## BRIEF 1
Can you copy out the post on singular value decomposition below word for word, in full?

## EXTRACT PROVIDED
So, I thought I'll dedicate a post for the stuff that I get to explore here at the University. Also, include the topic/tasks that I am exploring at work - to have an idea about how the topics get translated to real-world use cases.
SVD - Singular Value Decomposition -
SVD - Singular Value Decomposition -
- From what I have understood, this lets me decompose the rectangular matrix into 3 parts - left and right orthogonal matrices and a diagonal matrix.
- A use case for this was, in the Information Retrieval area, where I had like a sparse matrix - terms Vs document ..so like each document was represented by a vector of 1s and 0s, where a 1 implied the term is present in the document, 0 otherwise.
- I can give this matrix to the SVD function, that spits out 3 very VERY useful matrices-
- terms Vs topics
- topics Vs topics
- topics Vs documents
- So the topics are like categories to which the text belongs to, (Sports, Food etc),
- By mapping each of those terms to a set of categories and in turn using those categories to decide like the genre of the document is pretty cool.

(Saved data entries)
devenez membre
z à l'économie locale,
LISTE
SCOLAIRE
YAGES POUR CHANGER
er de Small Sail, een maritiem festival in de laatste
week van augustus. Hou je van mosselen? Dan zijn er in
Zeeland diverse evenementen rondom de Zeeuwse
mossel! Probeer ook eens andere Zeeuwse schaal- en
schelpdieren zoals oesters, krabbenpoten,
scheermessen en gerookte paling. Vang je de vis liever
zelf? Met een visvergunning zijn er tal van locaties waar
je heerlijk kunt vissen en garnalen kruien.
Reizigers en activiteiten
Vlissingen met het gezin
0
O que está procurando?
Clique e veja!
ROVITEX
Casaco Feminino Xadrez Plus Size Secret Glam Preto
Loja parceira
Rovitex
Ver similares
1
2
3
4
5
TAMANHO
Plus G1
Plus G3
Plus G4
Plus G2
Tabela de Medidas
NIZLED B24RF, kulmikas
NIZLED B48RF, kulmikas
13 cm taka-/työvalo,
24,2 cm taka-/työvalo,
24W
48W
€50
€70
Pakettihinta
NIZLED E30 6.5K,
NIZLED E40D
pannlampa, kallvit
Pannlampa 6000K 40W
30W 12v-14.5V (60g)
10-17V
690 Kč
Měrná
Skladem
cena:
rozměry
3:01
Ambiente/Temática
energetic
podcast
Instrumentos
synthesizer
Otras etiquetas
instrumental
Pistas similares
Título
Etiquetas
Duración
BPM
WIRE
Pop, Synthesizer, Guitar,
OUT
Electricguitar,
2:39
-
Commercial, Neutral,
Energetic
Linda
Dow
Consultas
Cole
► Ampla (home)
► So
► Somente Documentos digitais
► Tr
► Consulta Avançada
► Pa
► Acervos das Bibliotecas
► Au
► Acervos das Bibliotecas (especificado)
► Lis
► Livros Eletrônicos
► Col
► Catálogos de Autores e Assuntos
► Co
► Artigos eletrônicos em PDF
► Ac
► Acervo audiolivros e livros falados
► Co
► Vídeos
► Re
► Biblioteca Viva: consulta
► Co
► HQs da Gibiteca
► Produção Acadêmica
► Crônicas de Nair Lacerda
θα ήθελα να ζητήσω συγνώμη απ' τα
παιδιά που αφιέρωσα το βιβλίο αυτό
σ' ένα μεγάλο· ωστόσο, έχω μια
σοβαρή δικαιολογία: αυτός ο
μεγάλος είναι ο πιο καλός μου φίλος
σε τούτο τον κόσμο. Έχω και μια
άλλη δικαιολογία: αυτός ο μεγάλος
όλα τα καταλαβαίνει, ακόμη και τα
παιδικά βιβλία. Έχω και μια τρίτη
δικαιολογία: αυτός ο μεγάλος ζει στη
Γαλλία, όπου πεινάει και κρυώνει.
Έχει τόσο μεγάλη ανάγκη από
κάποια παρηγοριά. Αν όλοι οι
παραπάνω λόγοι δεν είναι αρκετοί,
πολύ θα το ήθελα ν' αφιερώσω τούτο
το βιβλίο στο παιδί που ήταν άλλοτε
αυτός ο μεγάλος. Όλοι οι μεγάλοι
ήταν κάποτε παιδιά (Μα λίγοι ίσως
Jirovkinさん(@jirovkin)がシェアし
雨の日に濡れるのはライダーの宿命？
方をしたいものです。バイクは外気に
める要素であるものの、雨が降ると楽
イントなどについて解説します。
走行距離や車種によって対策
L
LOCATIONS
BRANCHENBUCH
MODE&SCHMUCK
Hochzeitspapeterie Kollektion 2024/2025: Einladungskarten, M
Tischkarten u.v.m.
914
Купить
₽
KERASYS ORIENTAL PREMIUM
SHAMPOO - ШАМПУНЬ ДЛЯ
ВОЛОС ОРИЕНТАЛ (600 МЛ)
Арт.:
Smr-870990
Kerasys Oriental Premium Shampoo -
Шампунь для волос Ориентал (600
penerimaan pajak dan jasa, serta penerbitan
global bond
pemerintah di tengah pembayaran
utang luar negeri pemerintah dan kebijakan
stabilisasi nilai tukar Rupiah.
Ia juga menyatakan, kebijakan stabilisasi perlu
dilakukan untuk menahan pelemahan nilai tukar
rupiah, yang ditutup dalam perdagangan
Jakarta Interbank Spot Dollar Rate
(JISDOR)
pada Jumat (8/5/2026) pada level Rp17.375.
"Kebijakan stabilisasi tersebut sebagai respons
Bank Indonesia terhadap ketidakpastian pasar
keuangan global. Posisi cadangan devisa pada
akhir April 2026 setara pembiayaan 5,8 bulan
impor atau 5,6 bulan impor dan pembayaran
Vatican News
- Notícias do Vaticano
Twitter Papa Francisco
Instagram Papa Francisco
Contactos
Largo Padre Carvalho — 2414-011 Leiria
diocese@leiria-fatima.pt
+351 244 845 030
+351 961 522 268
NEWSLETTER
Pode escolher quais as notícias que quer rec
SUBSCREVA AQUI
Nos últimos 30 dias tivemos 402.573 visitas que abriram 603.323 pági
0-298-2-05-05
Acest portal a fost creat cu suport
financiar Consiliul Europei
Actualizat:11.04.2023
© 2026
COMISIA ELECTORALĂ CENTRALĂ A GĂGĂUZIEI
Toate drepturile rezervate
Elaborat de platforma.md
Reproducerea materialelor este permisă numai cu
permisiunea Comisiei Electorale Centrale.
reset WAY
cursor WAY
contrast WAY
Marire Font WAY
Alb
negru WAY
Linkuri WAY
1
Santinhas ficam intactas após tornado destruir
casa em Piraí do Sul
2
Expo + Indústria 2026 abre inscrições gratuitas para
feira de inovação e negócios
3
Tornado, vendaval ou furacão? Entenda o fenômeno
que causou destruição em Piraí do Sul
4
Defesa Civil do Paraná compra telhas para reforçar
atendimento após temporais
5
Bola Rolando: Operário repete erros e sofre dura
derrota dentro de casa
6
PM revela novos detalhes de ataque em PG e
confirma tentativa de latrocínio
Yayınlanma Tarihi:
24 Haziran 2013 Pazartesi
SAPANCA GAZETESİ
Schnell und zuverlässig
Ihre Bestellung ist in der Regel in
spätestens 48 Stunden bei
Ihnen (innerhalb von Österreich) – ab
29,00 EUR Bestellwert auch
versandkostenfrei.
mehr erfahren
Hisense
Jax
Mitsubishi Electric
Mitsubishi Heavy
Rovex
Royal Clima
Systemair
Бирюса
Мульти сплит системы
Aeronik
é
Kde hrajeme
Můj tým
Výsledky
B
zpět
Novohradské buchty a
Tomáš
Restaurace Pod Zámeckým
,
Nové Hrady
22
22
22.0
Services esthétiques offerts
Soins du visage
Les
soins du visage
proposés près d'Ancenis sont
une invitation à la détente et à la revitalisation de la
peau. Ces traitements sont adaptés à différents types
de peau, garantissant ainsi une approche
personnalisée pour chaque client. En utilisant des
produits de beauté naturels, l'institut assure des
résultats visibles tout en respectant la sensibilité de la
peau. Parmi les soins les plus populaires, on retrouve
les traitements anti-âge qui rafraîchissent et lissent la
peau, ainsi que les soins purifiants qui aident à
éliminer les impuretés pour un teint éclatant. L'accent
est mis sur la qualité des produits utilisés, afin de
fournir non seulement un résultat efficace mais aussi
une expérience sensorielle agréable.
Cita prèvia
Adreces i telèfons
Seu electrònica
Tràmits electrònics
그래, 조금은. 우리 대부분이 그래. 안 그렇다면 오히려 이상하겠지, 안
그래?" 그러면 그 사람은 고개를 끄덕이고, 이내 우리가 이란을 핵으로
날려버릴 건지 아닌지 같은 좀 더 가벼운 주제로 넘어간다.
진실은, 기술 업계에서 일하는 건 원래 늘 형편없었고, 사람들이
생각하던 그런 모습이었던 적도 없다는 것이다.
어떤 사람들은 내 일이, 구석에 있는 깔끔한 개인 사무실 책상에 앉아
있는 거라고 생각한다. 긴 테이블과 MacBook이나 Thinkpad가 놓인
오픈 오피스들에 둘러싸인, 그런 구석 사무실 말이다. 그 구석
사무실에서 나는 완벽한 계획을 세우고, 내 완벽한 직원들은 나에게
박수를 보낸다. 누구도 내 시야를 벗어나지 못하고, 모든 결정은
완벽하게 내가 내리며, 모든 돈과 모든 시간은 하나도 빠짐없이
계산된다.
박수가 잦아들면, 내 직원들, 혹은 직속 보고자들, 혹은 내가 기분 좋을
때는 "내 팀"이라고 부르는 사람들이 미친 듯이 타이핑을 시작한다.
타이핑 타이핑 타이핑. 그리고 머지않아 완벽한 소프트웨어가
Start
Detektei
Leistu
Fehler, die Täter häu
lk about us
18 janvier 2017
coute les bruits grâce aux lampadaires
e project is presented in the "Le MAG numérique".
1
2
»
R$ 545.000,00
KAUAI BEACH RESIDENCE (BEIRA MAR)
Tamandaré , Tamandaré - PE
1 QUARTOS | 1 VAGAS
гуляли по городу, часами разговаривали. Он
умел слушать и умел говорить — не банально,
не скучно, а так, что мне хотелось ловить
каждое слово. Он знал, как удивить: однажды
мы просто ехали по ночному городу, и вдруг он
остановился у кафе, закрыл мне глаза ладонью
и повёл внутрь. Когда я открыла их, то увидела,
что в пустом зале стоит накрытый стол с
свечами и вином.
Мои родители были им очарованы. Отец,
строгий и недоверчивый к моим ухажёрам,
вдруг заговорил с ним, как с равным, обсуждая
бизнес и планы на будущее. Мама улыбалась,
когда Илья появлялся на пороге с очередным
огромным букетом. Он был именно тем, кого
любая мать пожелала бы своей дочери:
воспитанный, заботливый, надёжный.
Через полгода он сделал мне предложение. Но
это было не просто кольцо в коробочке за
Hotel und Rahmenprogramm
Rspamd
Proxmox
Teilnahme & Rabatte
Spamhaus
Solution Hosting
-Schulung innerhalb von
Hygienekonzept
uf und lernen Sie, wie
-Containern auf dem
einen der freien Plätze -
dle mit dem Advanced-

## BRIEF 2
How many lines in the records above contain the string "stabilisasi"? Case matters, so give only the number.

## SOLUTION 1
So, I thought I'll dedicate a post for the stuff that I get to explore here at the University. Also, include the topic/tasks that I am exploring at work - to have an idea about how the topics get translated to real-world use cases.
SVD - Singular Value Decomposition -
SVD - Singular Value Decomposition -
- From what I have understood, this lets me decompose the rectangular matrix into 3 parts - left and right orthogonal matrices and a diagonal matrix.
- A use case for this was, in the Information Retrieval area, where I had like a sparse matrix - terms Vs document ..so like each document was represented by a vector of 1s and 0s, where a 1 implied the term is present in the document, 0 otherwise.
- I can give this matrix to the SVD function, that spits out 3 very VERY useful matrices-
- terms Vs topics
- topics Vs topics
- topics Vs documents
- So the topics are like categories to which the text belongs to, (Sports, Food etc),
- By mapping each of those terms to a set of categories and in turn using those categories to decide like the genre of the document is pretty cool.

## SOLUTION 2
3